[lxc-users] LXC container isolation with iptables?

Jan Kowalsky jankow at datenkollektiv.net
Thu Mar 1 20:18:35 UTC 2018



Am 28.02.2018 um 05:04 schrieb Fajar A. Nugraha:
> On Wed, Feb 28, 2018 at 12:21 AM, bkw - lxc-user
> <bkw+1519751212 at 70mpg.org> wrote:
>> I have an LXC host.  On that host, there are several unprivileged
>> containers.  All containers and the host are on the same subnet, shared via
>> bridge interface br0.
>>
>> If container A (IP address 192.168.1.4) is listening on port 80, can I put
>> an iptables rule in place on the LXC host machine, that would prevent
>> container B (IP address 192.168.1.5) from having access to container A on
>> port 80?
>>
>> I've tried this set of rules on the LXC host, but they don't work:
>>
>> iptables -P INPUT DROP
>> iptables -P FORWARD DROP
>> iptables -P OUTPUT ACCEPT
>> iptables -A FORWARD -j DROP -s 192.168.1.5 -d 192.168.1.4
>>
>> Container B still has access to container A's port 80.
> 
> 
> That's how generic bridges work.
> 
> Some possible ways to achieve what you want:
> - don't use bridge. Use routed method. IIRC this is possible in lxc,
> but not easy in lxd.
> - create separate bridges for each container, e.g with /30 subnet
> - use 'external' bridge managed by openvswitch, with additional
> configuration (on openvswitch side) to enforce the rule. IIRC there
> were examples on this list to do that (try searching the archives)

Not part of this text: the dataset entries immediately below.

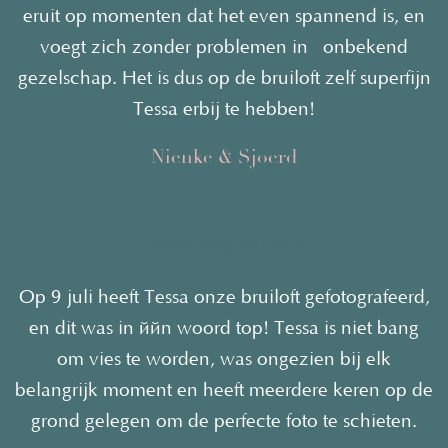
eruit op mome
nten dat het even spannend is, en
voegt zich zonder problemen in onbekend
gezelschap. Het is dus op de bruiloft zelf superfijn
Tessa erbij te hebben!
Nienke & Sjoerd
Trouwfotograaf
Italie
Op 9 juli heeft Tessa onze bruiloft gefotografeerd,
en dit was in één woord top! Tessa is niet bang
om vies te worden, was ongezien bij elk
belangrijk moment en heeft meerdere keren op de
grond gelegen om de perfecte foto te schieten.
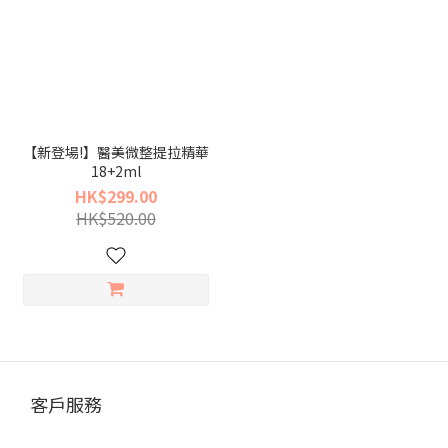
【新登場!】醫美微整提拉精華
18+2ml
HK$299.00
HK$520.00
客戶服務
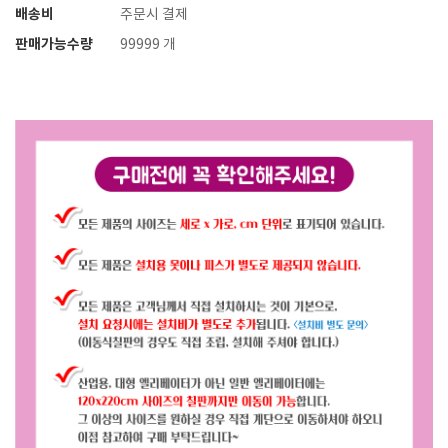
배송비
주문시 결제
판매가능수량
99999 개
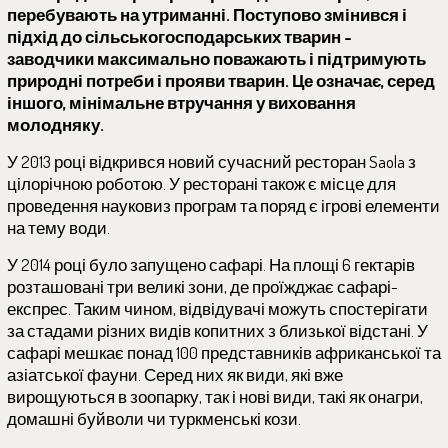
перебувають на утриманні. Поступово змінився і
підхід до сільськогосподарських тварин -
заводчики максимально поважають і підтримують
природні потреби і прояви тварин. Це означає, серед
іншого, мінімальне втручання у виховання
молодняку.
У 2013 році відкрився новий сучасний ресторан Saola з
цілорічною роботою. У ресторані також є місце для
проведення науковиз програм та поряд є ігрові елементи
на тему води.
У 2014 році було запущено сафарі. На площі 6 гектарів
розташовані три великі зони, де проїжджає сафарі-
експрес. Таким чином, відвідувачі можуть спостерігати
за стадами різних видів копитних з близької відстані. У
сафарі мешкає понад 100 представників африканської та
азіатської фауни. Серед них як види, які вже
вирощуються в зоопарку, так і нові види, такі як онагри,
домашні буйволи чи туркменські кози.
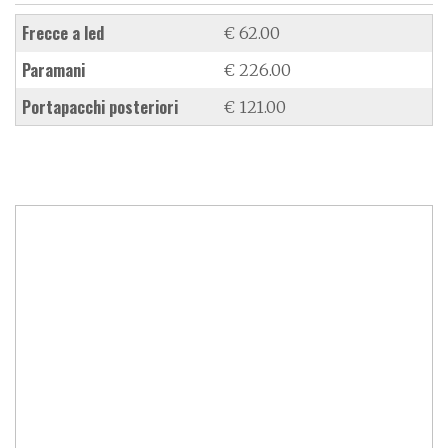
frecce a led
€ 62.00
paramani
€ 226.00
portapacchi posteriori
€ 121.00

you could also use the --physdev-in / --physdev-out extension of
iptables to address the devices of the containers directly. Of course
you have to fix the device name of the network devices with
lxc.network.veth.pair. Problem could be that according to manpage
lxc.container.conf this seems not possible for unprivileged containers.
For this reason probably also the routed method could hve it's difficulties.